Exercise instructions
a. According to the tucatinib trial page, how many sites does the study have?
b. List every keyword given on the tucatinib trial page.
c. Rewrite the tucatinib trial page from "Brain Metastases; Advanced" through "from any cause.", putting "earlier patients" in place of "historical controls".

Text section
Secondary BRain Metastases Prevention After Isolated Intracranial Progression on Trastuzumab/Pertuzumab or T-DM1 in Patients With aDvanced Human Epidermal Growth Factor Receptor 2+ brEast Cancer With the Addition of Tucatinib

NCT05323955 | Active Not Recruiting Phase 2 DMC FDA Drug

• 1 other identifier: Pro00109777
• Study Type: interventional
• Target: 48
• Locations: 1 country
• Sites: 8

Brief Summary

Patients with advanced HER2+ breast cancer on maintenance trastuzumab/pertuzumab or T-DM1 with 1st or 2nd intracranial disease event (brain metastases) and stable extracranial disease will be enrolled. They will receive local therapy with stereotactic radiosurgery ± surgical resection if indicated followed by enrollment. Patients will continue standard of care trastuzumab/pertuzumab or T-DM1 with the addition of tucatinib. Hormone receptor positive patients requiring endocrine therapy should continue. Study treatment will continue until disease progression or intolerable side effects. Patients on trial with extracranial disease progression with stable intracranial disease should continue tucatinib into next line of therapy.

Conditions

Brain Metastases; Advanced Breast Cancer; Human Epidermal Growth Factor 2 Positive Carcinoma of Breast

Keywords

Brain metastases; HER2+ breast cancer; Trastuzumab; Pertuzumab; T-DM1

Outcome Measures

Primary Outcomes (1)

• Progression Free Survival (PFS)

  Evaluate the ability of tucatinib in combination with trastuzumab/pertuzumab or TDM-1 to prolong intracranial progression free survival (PFS) in patients compared to historical controls. PFS is defined as the time from the day of study treatment initiation until evidence of intracranial disease progression per RANO-BM or death from any cause.

Raw data

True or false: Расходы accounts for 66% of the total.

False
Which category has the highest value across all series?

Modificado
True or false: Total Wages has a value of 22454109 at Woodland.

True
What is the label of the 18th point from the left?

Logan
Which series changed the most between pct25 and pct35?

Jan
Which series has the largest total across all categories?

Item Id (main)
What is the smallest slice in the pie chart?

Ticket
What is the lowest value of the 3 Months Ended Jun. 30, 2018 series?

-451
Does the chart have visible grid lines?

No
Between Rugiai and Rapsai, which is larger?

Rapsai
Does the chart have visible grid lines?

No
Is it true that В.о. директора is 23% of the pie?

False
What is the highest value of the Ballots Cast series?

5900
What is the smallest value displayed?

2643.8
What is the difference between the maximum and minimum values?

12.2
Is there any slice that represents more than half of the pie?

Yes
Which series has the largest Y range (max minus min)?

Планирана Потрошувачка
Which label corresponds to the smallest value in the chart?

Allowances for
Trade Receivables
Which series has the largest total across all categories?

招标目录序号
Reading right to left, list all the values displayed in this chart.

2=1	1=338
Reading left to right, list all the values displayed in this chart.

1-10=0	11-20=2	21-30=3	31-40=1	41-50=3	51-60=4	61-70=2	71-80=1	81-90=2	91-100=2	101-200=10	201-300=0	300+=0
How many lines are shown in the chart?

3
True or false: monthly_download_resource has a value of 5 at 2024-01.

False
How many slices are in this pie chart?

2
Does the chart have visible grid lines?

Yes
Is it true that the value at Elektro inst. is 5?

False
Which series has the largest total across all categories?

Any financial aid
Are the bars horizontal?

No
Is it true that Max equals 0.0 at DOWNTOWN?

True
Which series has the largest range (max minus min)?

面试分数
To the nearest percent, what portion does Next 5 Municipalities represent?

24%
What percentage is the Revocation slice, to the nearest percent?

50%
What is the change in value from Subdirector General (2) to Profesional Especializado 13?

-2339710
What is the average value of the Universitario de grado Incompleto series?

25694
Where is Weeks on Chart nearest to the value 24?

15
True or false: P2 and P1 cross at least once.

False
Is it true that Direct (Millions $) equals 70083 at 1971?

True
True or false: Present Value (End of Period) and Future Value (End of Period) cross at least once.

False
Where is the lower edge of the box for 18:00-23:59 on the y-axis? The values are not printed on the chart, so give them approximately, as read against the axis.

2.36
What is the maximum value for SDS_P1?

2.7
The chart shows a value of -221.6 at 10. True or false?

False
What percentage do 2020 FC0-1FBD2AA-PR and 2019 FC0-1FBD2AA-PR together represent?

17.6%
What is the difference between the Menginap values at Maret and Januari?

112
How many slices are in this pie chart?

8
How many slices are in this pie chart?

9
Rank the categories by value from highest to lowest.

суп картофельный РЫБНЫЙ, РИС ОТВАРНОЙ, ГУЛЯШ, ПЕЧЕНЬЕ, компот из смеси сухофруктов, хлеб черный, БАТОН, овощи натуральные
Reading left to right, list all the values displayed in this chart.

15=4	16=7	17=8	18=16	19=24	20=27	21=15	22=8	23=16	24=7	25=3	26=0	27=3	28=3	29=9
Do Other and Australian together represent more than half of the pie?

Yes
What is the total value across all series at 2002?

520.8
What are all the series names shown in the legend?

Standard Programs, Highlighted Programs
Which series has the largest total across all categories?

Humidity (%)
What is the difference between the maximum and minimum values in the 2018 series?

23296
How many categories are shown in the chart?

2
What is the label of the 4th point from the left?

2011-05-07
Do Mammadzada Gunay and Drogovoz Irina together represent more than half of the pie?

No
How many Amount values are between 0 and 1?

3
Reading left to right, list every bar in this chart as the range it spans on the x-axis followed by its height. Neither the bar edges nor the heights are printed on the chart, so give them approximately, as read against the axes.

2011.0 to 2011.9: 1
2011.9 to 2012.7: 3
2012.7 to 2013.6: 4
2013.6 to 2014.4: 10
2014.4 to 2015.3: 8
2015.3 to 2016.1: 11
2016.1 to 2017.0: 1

Replies
a. 8

b. Brain metastases; HER2+ breast cancer; Trastuzumab; Pertuzumab; T-DM1

c.
Brain Metastases; Advanced Breast Cancer; Human Epidermal Growth Factor 2 Positive Carcinoma of Breast

Keywords

Brain metastases; HER2+ breast cancer; Trastuzumab; Pertuzumab; T-DM1

Outcome Measures

Primary Outcomes (1)

• Progression Free Survival (PFS)

  Evaluate the ability of tucatinib in combination with trastuzumab/pertuzumab or TDM-1 to prolong intracranial progression free survival (PFS) in patients compared to earlier patients. PFS is defined as the time from the day of study treatment initiation until evidence of intracranial disease progression per RANO-BM or death from any cause.